# MAC Mineralized Skinfinish Natural for NC35



## swatchingoddity (Jun 11, 2012)

I am really confused about which shade to get in the MSFs. When I first went to the MAC counter, I was told to get Medium Dark. I tried it out and thought it was fine and worked for me. Then I spoke to the MAC artist online and they told me that the makeup artist was wrong and told me to get Medium Plus instead. I'm sometimes an NC40, so I thought Medium Dark was okay, but the MAC artist online told me that Medium Dark is for NC44+. 
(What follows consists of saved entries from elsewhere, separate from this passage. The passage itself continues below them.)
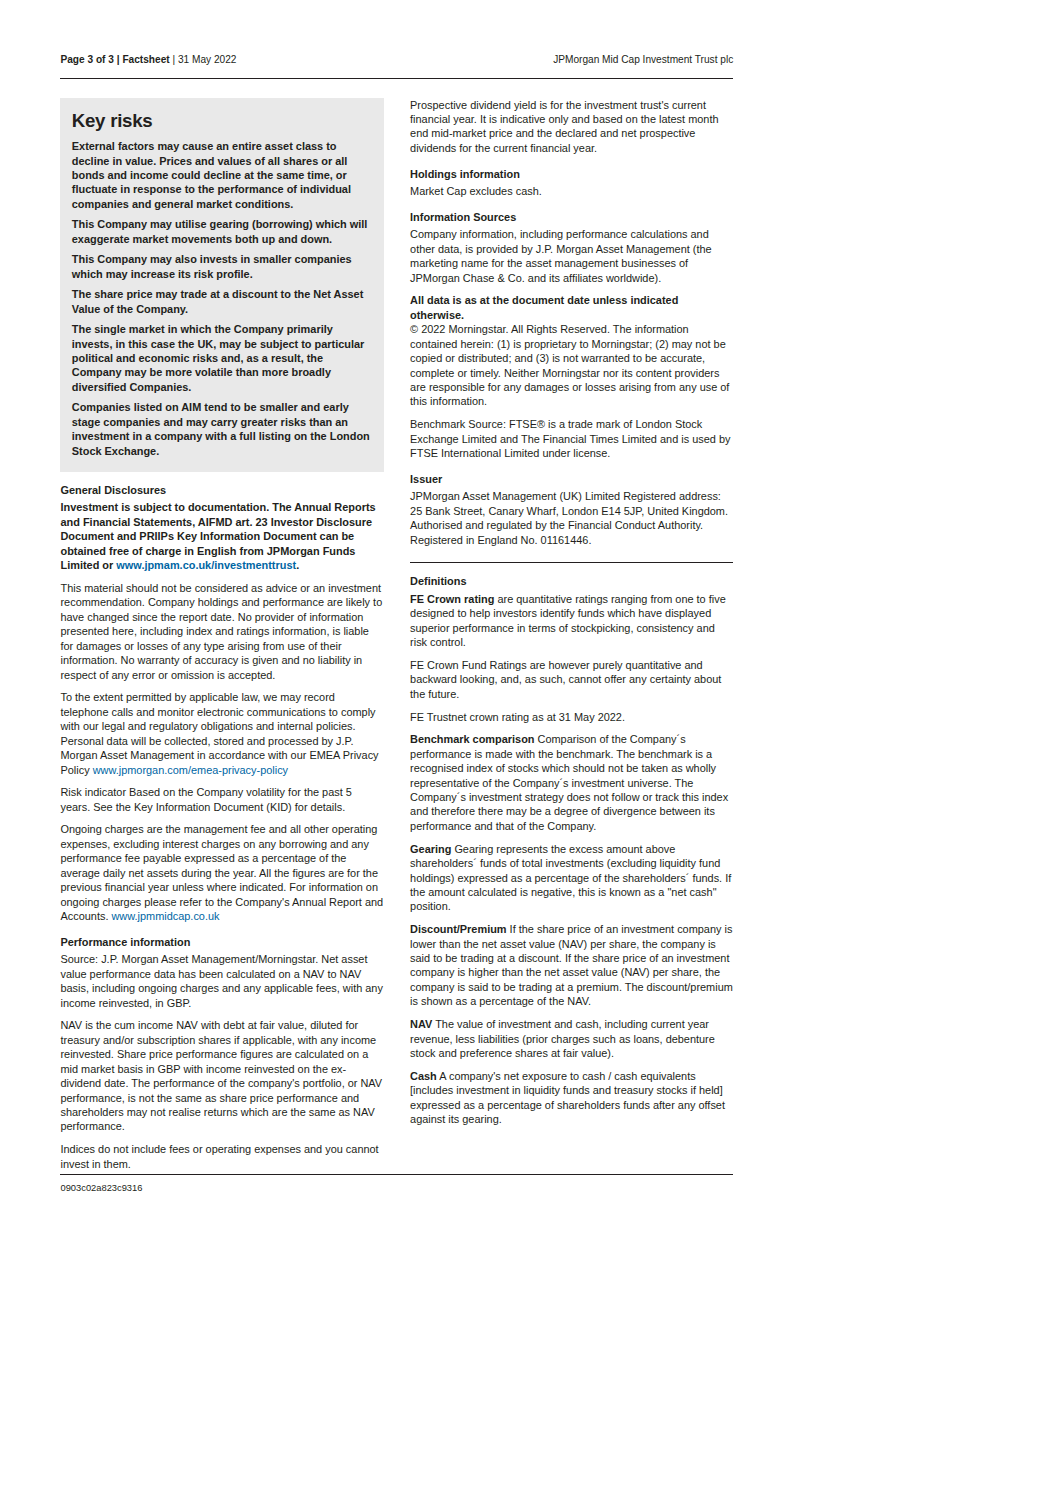Page 3 of 3 | Factsheet | 31 May 2022
JPMorgan Mid Cap Investment Trust plc
Key risks
External factors may cause an entire asset class to decline in value. Prices and values of all shares or all bonds and income could decline at the same time, or fluctuate in response to the performance of individual companies and general market conditions.
This Company may utilise gearing (borrowing) which will exaggerate market movements both up and down.
This Company may also invests in smaller companies which may increase its risk profile.
The share price may trade at a discount to the Net Asset Value of the Company.
The single market in which the Company primarily invests, in this case the UK, may be subject to particular political and economic risks and, as a result, the Company may be more volatile than more broadly diversified Companies.
Companies listed on AIM tend to be smaller and early stage companies and may carry greater risks than an investment in a company with a full listing on the London Stock Exchange.
General Disclosures
Investment is subject to documentation. The Annual Reports and Financial Statements, AIFMD art. 23 Investor Disclosure Document and PRIIPs Key Information Document can be obtained free of charge in English from JPMorgan Funds Limited or www.jpmam.co.uk/investmenttrust.
This material should not be considered as advice or an investment recommendation. Company holdings and performance are likely to have changed since the report date. No provider of information presented here, including index and ratings information, is liable for damages or losses of any type arising from use of their information. No warranty of accuracy is given and no liability in respect of any error or omission is accepted.
To the extent permitted by applicable law, we may record telephone calls and monitor electronic communications to comply with our legal and regulatory obligations and internal policies. Personal data will be collected, stored and processed by J.P. Morgan Asset Management in accordance with our EMEA Privacy Policy www.jpmorgan.com/emea-privacy-policy
Risk indicator Based on the Company volatility for the past 5 years. See the Key Information Document (KID) for details.
Ongoing charges are the management fee and all other operating expenses, excluding interest charges on any borrowing and any performance fee payable expressed as a percentage of the average daily net assets during the year. All the figures are for the previous financial year unless where indicated. For information on ongoing charges please refer to the Company's Annual Report and Accounts. www.jpmmidcap.co.uk
Performance information
Source: J.P. Morgan Asset Management/Morningstar. Net asset value performance data has been calculated on a NAV to NAV basis, including ongoing charges and any applicable fees, with any income reinvested, in GBP.
NAV is the cum income NAV with debt at fair value, diluted for treasury and/or subscription shares if applicable, with any income reinvested. Share price performance figures are calculated on a mid market basis in GBP with income reinvested on the ex-dividend date. The performance of the company's portfolio, or NAV performance, is not the same as share price performance and shareholders may not realise returns which are the same as NAV performance.
Indices do not include fees or operating expenses and you cannot invest in them.
Prospective dividend yield is for the investment trust's current financial year. It is indicative only and based on the latest month end mid-market price and the declared and net prospective dividends for the current financial year.
Holdings information
Market Cap excludes cash.
Information Sources
Company information, including performance calculations and other data, is provided by J.P. Morgan Asset Management (the marketing name for the asset management businesses of JPMorgan Chase & Co. and its affiliates worldwide).
All data is as at the document date unless indicated otherwise.
© 2022 Morningstar. All Rights Reserved. The information contained herein: (1) is proprietary to Morningstar; (2) may not be copied or distributed; and (3) is not warranted to be accurate, complete or timely. Neither Morningstar nor its content providers are responsible for any damages or losses arising from any use of this information.
Benchmark Source: FTSE® is a trade mark of London Stock Exchange Limited and The Financial Times Limited and is used by FTSE International Limited under license.
Issuer
JPMorgan Asset Management (UK) Limited Registered address: 25 Bank Street, Canary Wharf, London E14 5JP, United Kingdom. Authorised and regulated by the Financial Conduct Authority. Registered in England No. 01161446.
Definitions
FE Crown rating are quantitative ratings ranging from one to five designed to help investors identify funds which have displayed superior performance in terms of stockpicking, consistency and risk control.
FE Crown Fund Ratings are however purely quantitative and backward looking, and, as such, cannot offer any certainty about the future.
FE Trustnet crown rating as at 31 May 2022.
Benchmark comparison Comparison of the Company´s performance is made with the benchmark. The benchmark is a recognised index of stocks which should not be taken as wholly representative of the Company´s investment universe. The Company´s investment strategy does not follow or track this index and therefore there may be a degree of divergence between its performance and that of the Company.
Gearing Gearing represents the excess amount above shareholders´ funds of total investments (excluding liquidity fund holdings) expressed as a percentage of the shareholders´ funds. If the amount calculated is negative, this is known as a "net cash" position.
Discount/Premium If the share price of an investment company is lower than the net asset value (NAV) per share, the company is said to be trading at a discount. If the share price of an investment company is higher than the net asset value (NAV) per share, the company is said to be trading at a premium. The discount/premium is shown as a percentage of the NAV.
NAV The value of investment and cash, including current year revenue, less liabilities (prior charges such as loans, debenture stock and preference shares at fair value).
Cash A company's net exposure to cash / cash equivalents [includes investment in liquidity funds and treasury stocks if held] expressed as a percentage of shareholders funds after any offset against its gearing.
0903c02a823c9316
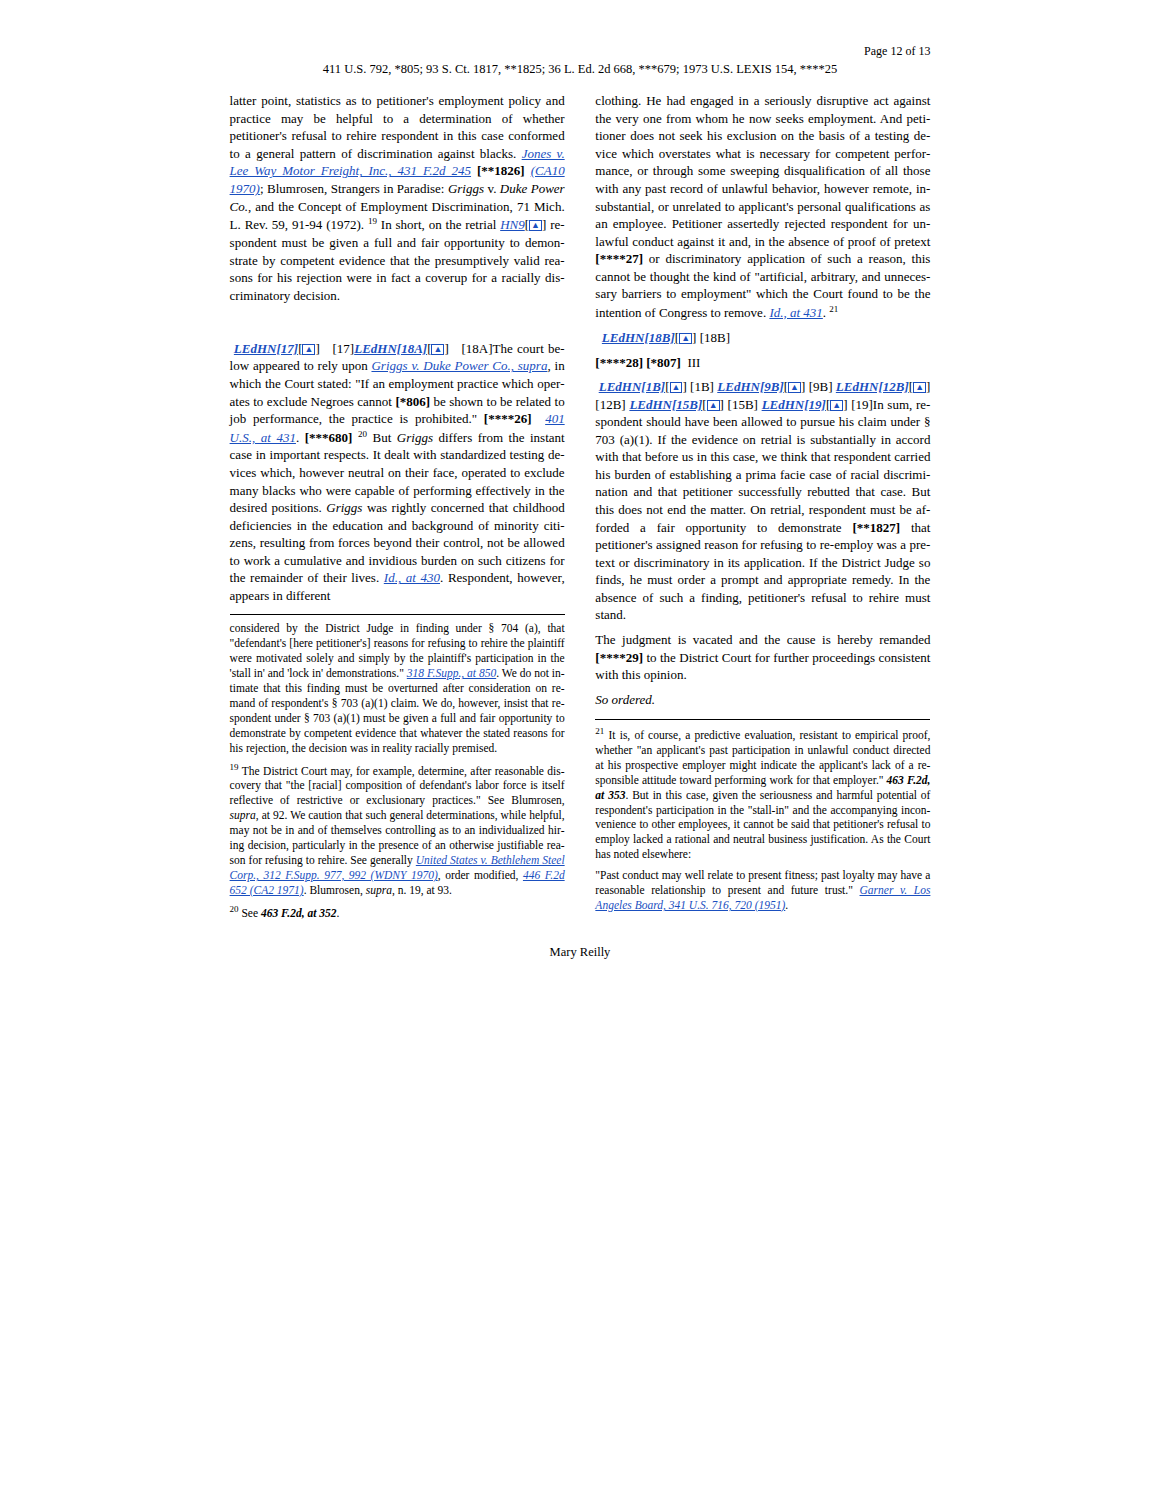Page 12 of 13
411 U.S. 792, *805; 93 S. Ct. 1817, **1825; 36 L. Ed. 2d 668, ***679; 1973 U.S. LEXIS 154, ****25
latter point, statistics as to petitioner's employment policy and practice may be helpful to a determination of whether petitioner's refusal to rehire respondent in this case conformed to a general pattern of discrimination against blacks. Jones v. Lee Way Motor Freight, Inc., 431 F.2d 245 [**1826] (CA10 1970); Blumrosen, Strangers in Paradise: Griggs v. Duke Power Co., and the Concept of Employment Discrimination, 71 Mich. L. Rev. 59, 91-94 (1972). 19 In short, on the retrial HN9[▲] respondent must be given a full and fair opportunity to demonstrate by competent evidence that the presumptively valid reasons for his rejection were in fact a coverup for a racially discriminatory decision.
LEdHN[17][▲] [17]LEdHN[18A][▲] [18A]The court below appeared to rely upon Griggs v. Duke Power Co., supra, in which the Court stated: "If an employment practice which operates to exclude Negroes cannot [*806] be shown to be related to job performance, the practice is prohibited." [****26] 401 U.S., at 431. [***680] 20 But Griggs differs from the instant case in important respects. It dealt with standardized testing devices which, however neutral on their face, operated to exclude many blacks who were capable of performing effectively in the desired positions. Griggs was rightly concerned that childhood deficiencies in the education and background of minority citizens, resulting from forces beyond their control, not be allowed to work a cumulative and invidious burden on such citizens for the remainder of their lives. Id., at 430. Respondent, however, appears in different
considered by the District Judge in finding under § 704 (a), that "defendant's [here petitioner's] reasons for refusing to rehire the plaintiff were motivated solely and simply by the plaintiff's participation in the 'stall in' and 'lock in' demonstrations." 318 F.Supp., at 850. We do not intimate that this finding must be overturned after consideration on remand of respondent's § 703 (a)(1) claim. We do, however, insist that respondent under § 703 (a)(1) must be given a full and fair opportunity to demonstrate by competent evidence that whatever the stated reasons for his rejection, the decision was in reality racially premised.
19 The District Court may, for example, determine, after reasonable discovery that "the [racial] composition of defendant's labor force is itself reflective of restrictive or exclusionary practices." See Blumrosen, supra, at 92. We caution that such general determinations, while helpful, may not be in and of themselves controlling as to an individualized hiring decision, particularly in the presence of an otherwise justifiable reason for refusing to rehire. See generally United States v. Bethlehem Steel Corp., 312 F.Supp. 977, 992 (WDNY 1970), order modified, 446 F.2d 652 (CA2 1971). Blumrosen, supra, n. 19, at 93.
20 See 463 F.2d, at 352.
clothing. He had engaged in a seriously disruptive act against the very one from whom he now seeks employment. And petitioner does not seek his exclusion on the basis of a testing device which overstates what is necessary for competent performance, or through some sweeping disqualification of all those with any past record of unlawful behavior, however remote, insubstantial, or unrelated to applicant's personal qualifications as an employee. Petitioner assertedly rejected respondent for unlawful conduct against it and, in the absence of proof of pretext [****27] or discriminatory application of such a reason, this cannot be thought the kind of "artificial, arbitrary, and unnecessary barriers to employment" which the Court found to be the intention of Congress to remove. Id., at 431. 21
LEdHN[18B][▲] [18B]
[****28] [*807] III
LEdHN[1B][▲] [1B] LEdHN[9B][▲] [9B] LEdHN[12B][▲] [12B] LEdHN[15B][▲] [15B] LEdHN[19][▲] [19]In sum, respondent should have been allowed to pursue his claim under § 703 (a)(1). If the evidence on retrial is substantially in accord with that before us in this case, we think that respondent carried his burden of establishing a prima facie case of racial discrimination and that petitioner successfully rebutted that case. But this does not end the matter. On retrial, respondent must be afforded a fair opportunity to demonstrate [**1827] that petitioner's assigned reason for refusing to re-employ was a pretext or discriminatory in its application. If the District Judge so finds, he must order a prompt and appropriate remedy. In the absence of such a finding, petitioner's refusal to rehire must stand.
The judgment is vacated and the cause is hereby remanded [****29] to the District Court for further proceedings consistent with this opinion.
So ordered.
21 It is, of course, a predictive evaluation, resistant to empirical proof, whether "an applicant's past participation in unlawful conduct directed at his prospective employer might indicate the applicant's lack of a responsible attitude toward performing work for that employer." 463 F.2d, at 353. But in this case, given the seriousness and harmful potential of respondent's participation in the "stall-in" and the accompanying inconvenience to other employees, it cannot be said that petitioner's refusal to employ lacked a rational and neutral business justification. As the Court has noted elsewhere:
"Past conduct may well relate to present fitness; past loyalty may have a reasonable relationship to present and future trust." Garner v. Los Angeles Board, 341 U.S. 716, 720 (1951).
Mary Reilly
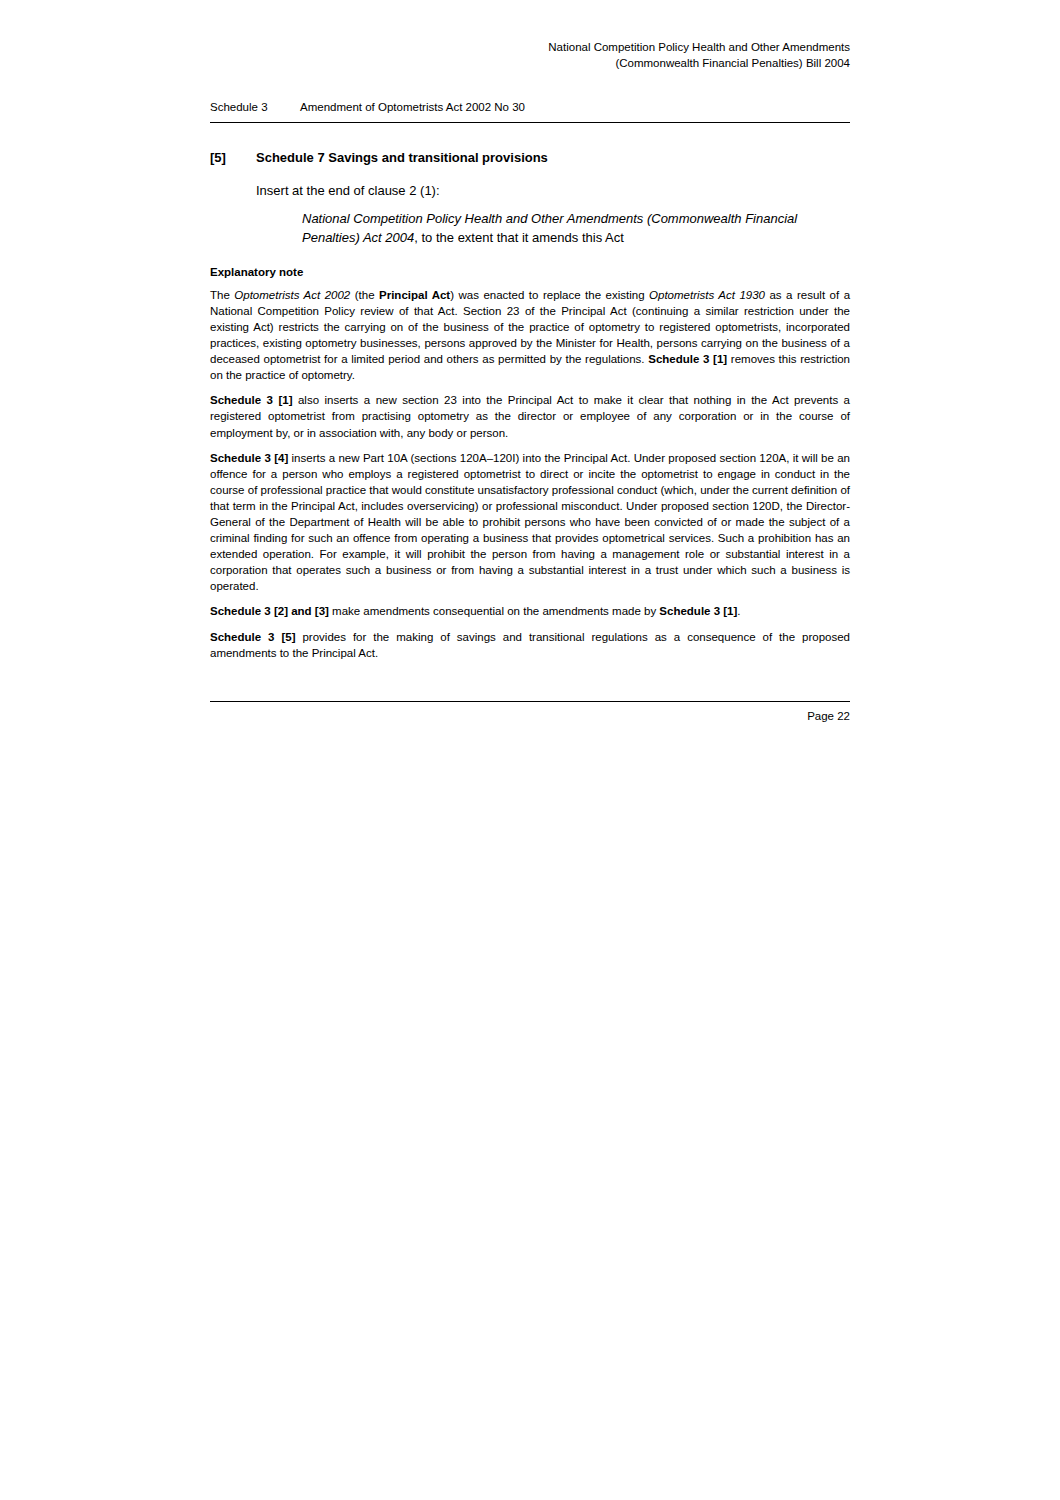National Competition Policy Health and Other Amendments
(Commonwealth Financial Penalties) Bill 2004
Schedule 3 Amendment of Optometrists Act 2002 No 30
[5] Schedule 7 Savings and transitional provisions
Insert at the end of clause 2 (1):
National Competition Policy Health and Other Amendments (Commonwealth Financial Penalties) Act 2004, to the extent that it amends this Act
Explanatory note
The Optometrists Act 2002 (the Principal Act) was enacted to replace the existing Optometrists Act 1930 as a result of a National Competition Policy review of that Act. Section 23 of the Principal Act (continuing a similar restriction under the existing Act) restricts the carrying on of the business of the practice of optometry to registered optometrists, incorporated practices, existing optometry businesses, persons approved by the Minister for Health, persons carrying on the business of a deceased optometrist for a limited period and others as permitted by the regulations. Schedule 3 [1] removes this restriction on the practice of optometry.
Schedule 3 [1] also inserts a new section 23 into the Principal Act to make it clear that nothing in the Act prevents a registered optometrist from practising optometry as the director or employee of any corporation or in the course of employment by, or in association with, any body or person.
Schedule 3 [4] inserts a new Part 10A (sections 120A–120I) into the Principal Act. Under proposed section 120A, it will be an offence for a person who employs a registered optometrist to direct or incite the optometrist to engage in conduct in the course of professional practice that would constitute unsatisfactory professional conduct (which, under the current definition of that term in the Principal Act, includes overservicing) or professional misconduct. Under proposed section 120D, the Director-General of the Department of Health will be able to prohibit persons who have been convicted of or made the subject of a criminal finding for such an offence from operating a business that provides optometrical services. Such a prohibition has an extended operation. For example, it will prohibit the person from having a management role or substantial interest in a corporation that operates such a business or from having a substantial interest in a trust under which such a business is operated.
Schedule 3 [2] and [3] make amendments consequential on the amendments made by Schedule 3 [1].
Schedule 3 [5] provides for the making of savings and transitional regulations as a consequence of the proposed amendments to the Principal Act.
Page 22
  	I exchanged Medium Dark for Medium Plus, but now I'm looking at it in the pan thinking this is wayyy too light for me! I don't know if I should just keep it (it's sheer coverage after all) or go back and get Medium Dark again. When I applied both shades to my face, they looked okay and I honestly couldn't tell major differences between the two shades. If I'm going to be extremely picky, I found that Medium Dark made me look slightly red, but Medium Plus left some flaky bits on my face, which I'm guessing means the colour isn't blending into my skin.

  	I'm South Asian with yellow undertones, if that helps. Also I have oily skin, causing powders to sometimes oxidize, which is the main reason why I decided to pick up Medium Plus instead (but the MAC artist online told me the MSFs don't oxidize). I just want a powder for sheer coverage that won't make me look ghostly in photos. I'm wearing this over the MAC Studio Sculpt Foundation. I am open to other suggestions besides the MAC MSFs.

  	Help me!


----------



## sunshine817 (Jun 13, 2012)

i'm nc25-35 and i have the same problem with the medium and medium plus. so i end up getting both and mix it together. just get both and mix and the winter time you can uses the lighter shade.


----------



## swatchingoddity (Jun 13, 2012)

That is so frustrating  I really don't want to buy two MSFs because they are so pricey. I do get compliments when I wear it though. Ahh decisions decisions! It's a shame they don't make more shades. Thank you for the suggestion sunshine817.


----------



## Sojourner (Jun 14, 2012)

....


----------



## swatchingoddity (Jun 15, 2012)

^ Thank you and I agree, I might just give up on this product too. I really like the finish of it though


----------



## XP0S3D (Jul 16, 2012)

Sorry to hear you are having a difficult time! I had a similar issue as I couldn't find a good match myself. I am NC 30-35 with yellow undertones and originally bought Medium Plus. The color was a little too light and it left a slightly pink undertone. I bought Medium Dark in hopes that I could mix the two colors to get a good match (still no success and Medium Dark alone is a little too dark for me). I tried my best to like these powders despite that I had to mix two colors to get a good match which still left a pink undertone was not worth the $60 dollars.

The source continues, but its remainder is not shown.